**Task instructions**.
Take the records below and set down exactly the lines from the one with "8: (86, 95)" to the one with "13: (91, 92)", ends included; do not copy the pictures.

**Records for the exercise**.
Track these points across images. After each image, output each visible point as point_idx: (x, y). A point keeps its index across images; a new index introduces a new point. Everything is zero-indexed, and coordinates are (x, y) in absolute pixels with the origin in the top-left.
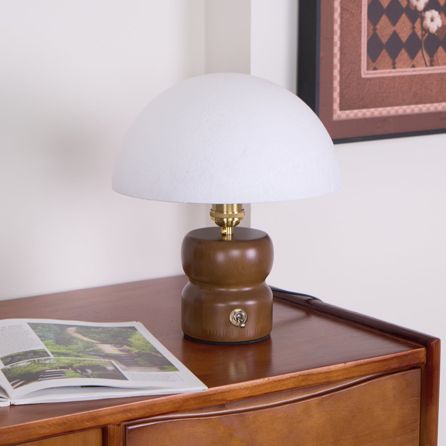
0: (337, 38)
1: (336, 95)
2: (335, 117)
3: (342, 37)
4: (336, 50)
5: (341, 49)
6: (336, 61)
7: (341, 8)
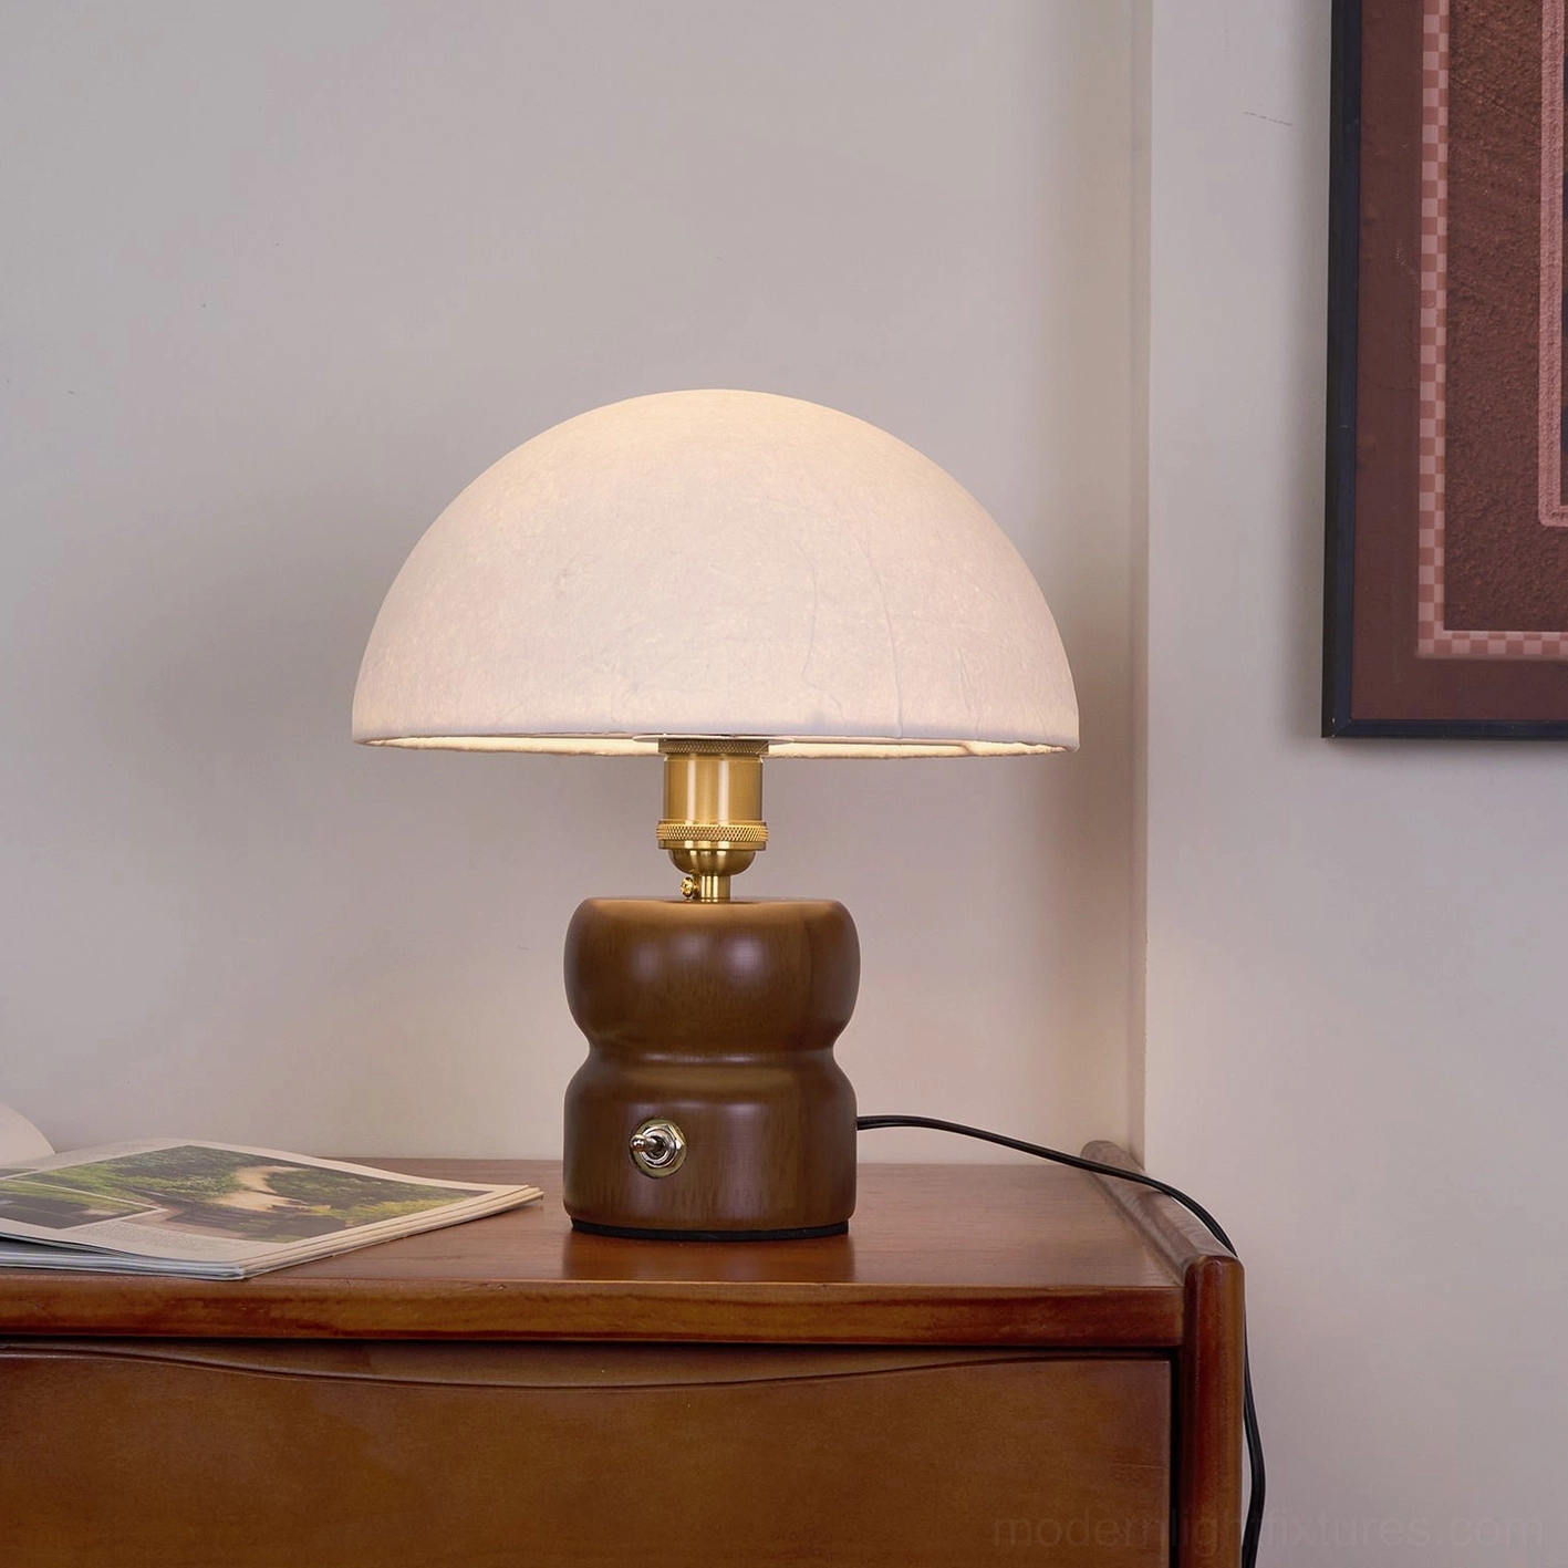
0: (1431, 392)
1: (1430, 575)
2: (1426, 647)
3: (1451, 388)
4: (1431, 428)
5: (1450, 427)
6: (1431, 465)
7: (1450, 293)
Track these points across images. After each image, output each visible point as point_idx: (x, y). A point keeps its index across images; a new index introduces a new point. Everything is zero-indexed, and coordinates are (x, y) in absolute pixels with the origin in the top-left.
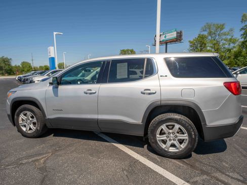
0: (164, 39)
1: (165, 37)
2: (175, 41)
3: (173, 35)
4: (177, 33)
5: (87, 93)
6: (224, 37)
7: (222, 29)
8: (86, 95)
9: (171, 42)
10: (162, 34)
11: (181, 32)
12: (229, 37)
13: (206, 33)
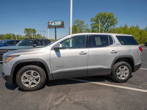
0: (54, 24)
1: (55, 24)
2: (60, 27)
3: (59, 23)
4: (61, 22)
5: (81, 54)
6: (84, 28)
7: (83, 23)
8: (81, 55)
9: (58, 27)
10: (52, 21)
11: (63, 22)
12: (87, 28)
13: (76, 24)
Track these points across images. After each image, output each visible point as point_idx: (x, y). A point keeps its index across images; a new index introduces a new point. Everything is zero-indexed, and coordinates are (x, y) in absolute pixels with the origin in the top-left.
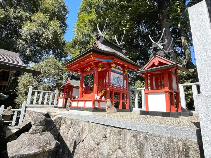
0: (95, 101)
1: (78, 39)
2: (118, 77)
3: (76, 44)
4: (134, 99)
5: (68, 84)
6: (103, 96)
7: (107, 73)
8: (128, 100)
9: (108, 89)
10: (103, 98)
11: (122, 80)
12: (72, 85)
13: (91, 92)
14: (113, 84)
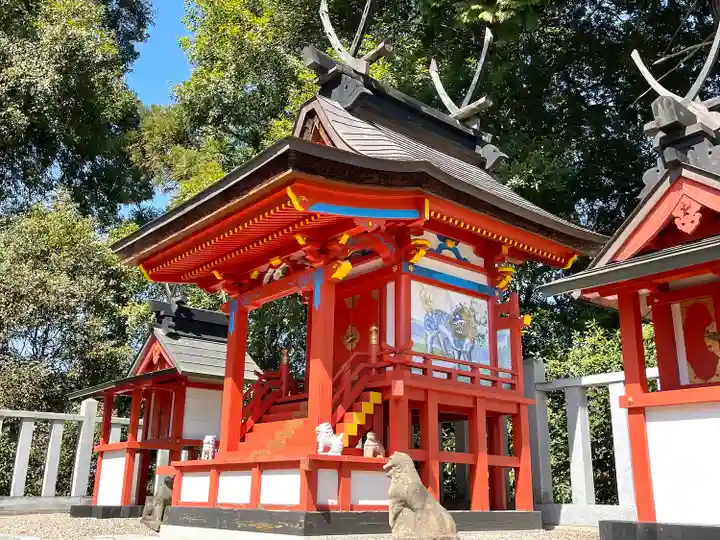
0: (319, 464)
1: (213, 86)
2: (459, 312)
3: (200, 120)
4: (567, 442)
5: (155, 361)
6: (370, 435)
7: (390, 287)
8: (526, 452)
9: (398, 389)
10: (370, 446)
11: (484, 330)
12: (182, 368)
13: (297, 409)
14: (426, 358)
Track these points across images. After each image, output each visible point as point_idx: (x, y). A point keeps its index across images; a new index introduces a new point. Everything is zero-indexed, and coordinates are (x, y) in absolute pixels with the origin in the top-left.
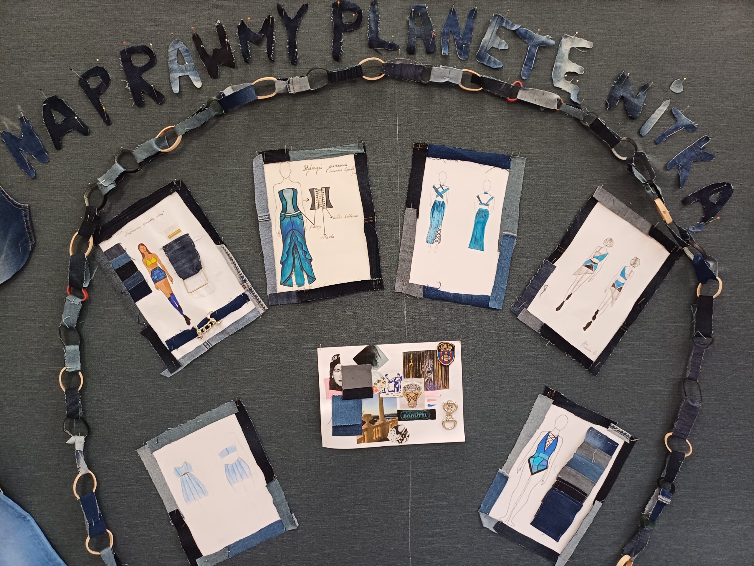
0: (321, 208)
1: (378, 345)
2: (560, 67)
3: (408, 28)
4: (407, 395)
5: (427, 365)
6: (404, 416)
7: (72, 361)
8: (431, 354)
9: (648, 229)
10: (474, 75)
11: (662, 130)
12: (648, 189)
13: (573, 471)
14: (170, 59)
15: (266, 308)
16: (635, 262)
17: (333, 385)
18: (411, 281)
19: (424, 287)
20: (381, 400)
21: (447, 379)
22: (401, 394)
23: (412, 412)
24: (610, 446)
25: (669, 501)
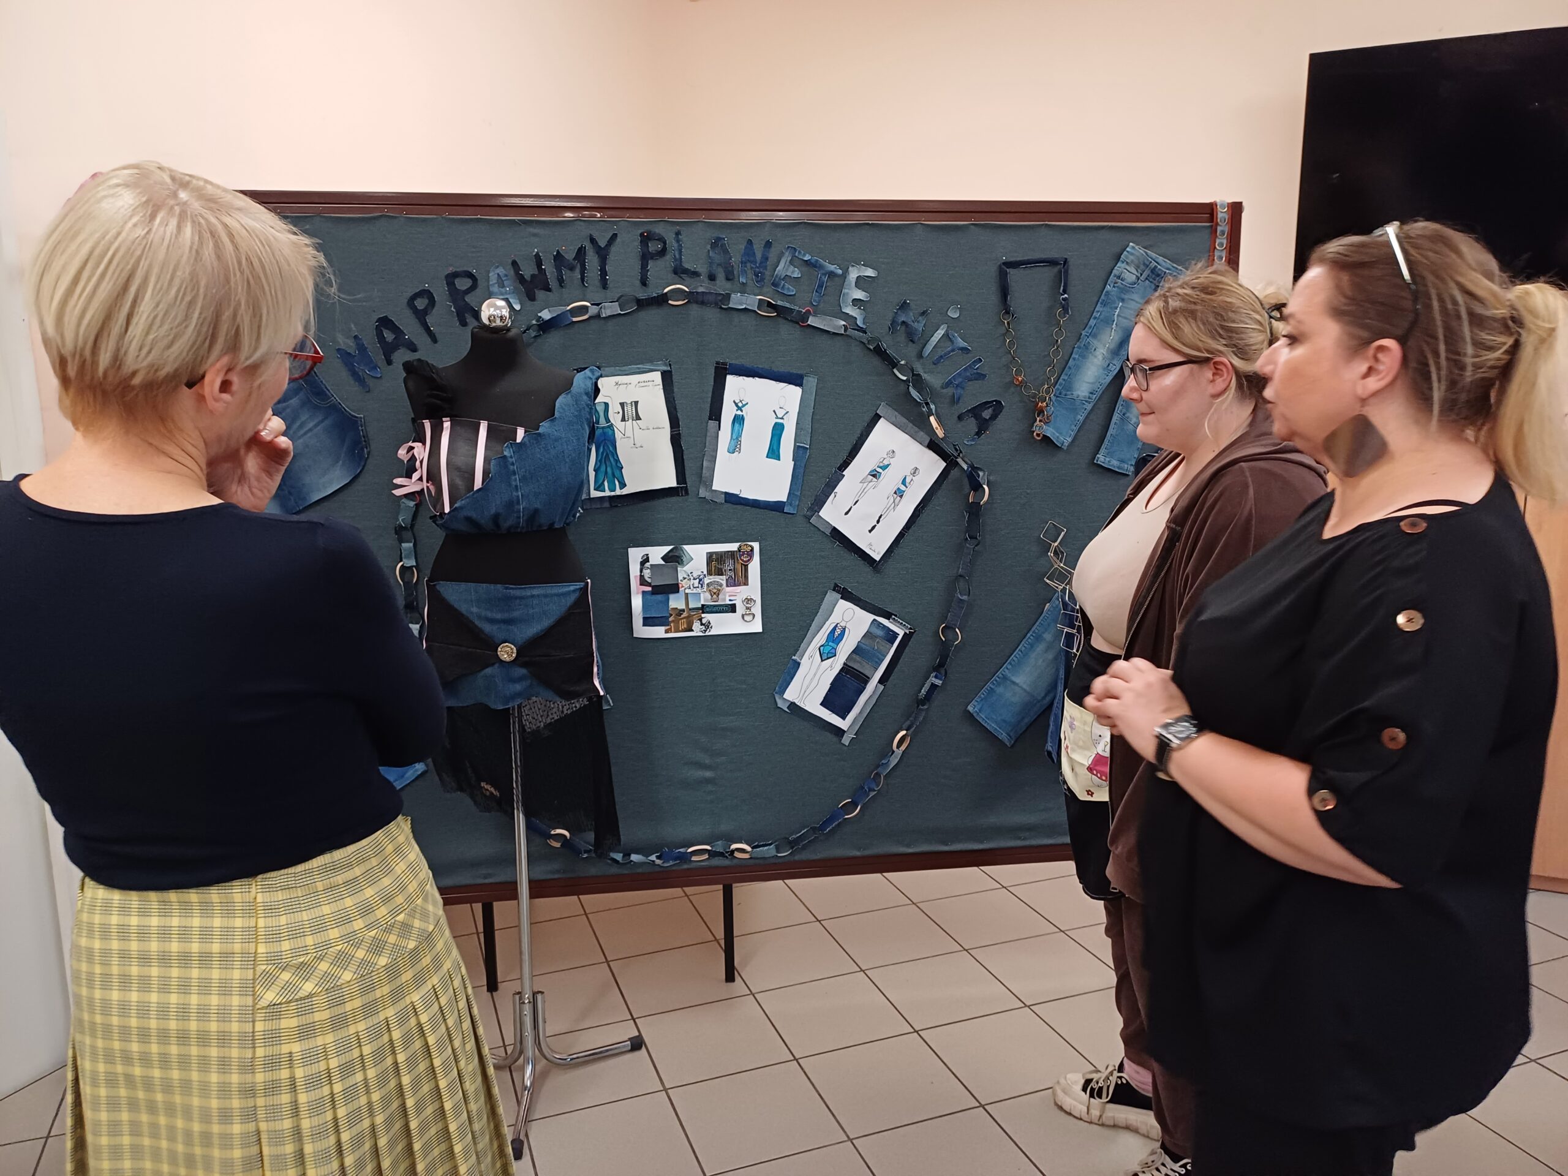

**Response**.
8: (86, 95)
9: (171, 42)
10: (162, 34)
11: (181, 32)
12: (229, 37)
13: (206, 33)
0: (54, 24)
1: (55, 24)
2: (60, 27)
3: (59, 23)
4: (61, 22)
5: (81, 54)
6: (84, 28)
7: (83, 23)
8: (81, 55)
9: (58, 27)
10: (52, 21)
11: (63, 22)
12: (87, 28)
13: (76, 24)
Track these points across images. After each image, output each visible point as point_idx: (x, y). A point keeps its index across images; a new index introduces a new point. Everything is zero-indexed, and coordinates are (x, y) in absolute pixels with the origin in the top-left.
0: (95, 101)
1: (78, 39)
2: (118, 77)
3: (76, 44)
4: (134, 99)
5: (68, 84)
6: (103, 96)
7: (107, 73)
8: (128, 100)
9: (108, 89)
10: (103, 98)
11: (122, 80)
12: (72, 85)
13: (91, 92)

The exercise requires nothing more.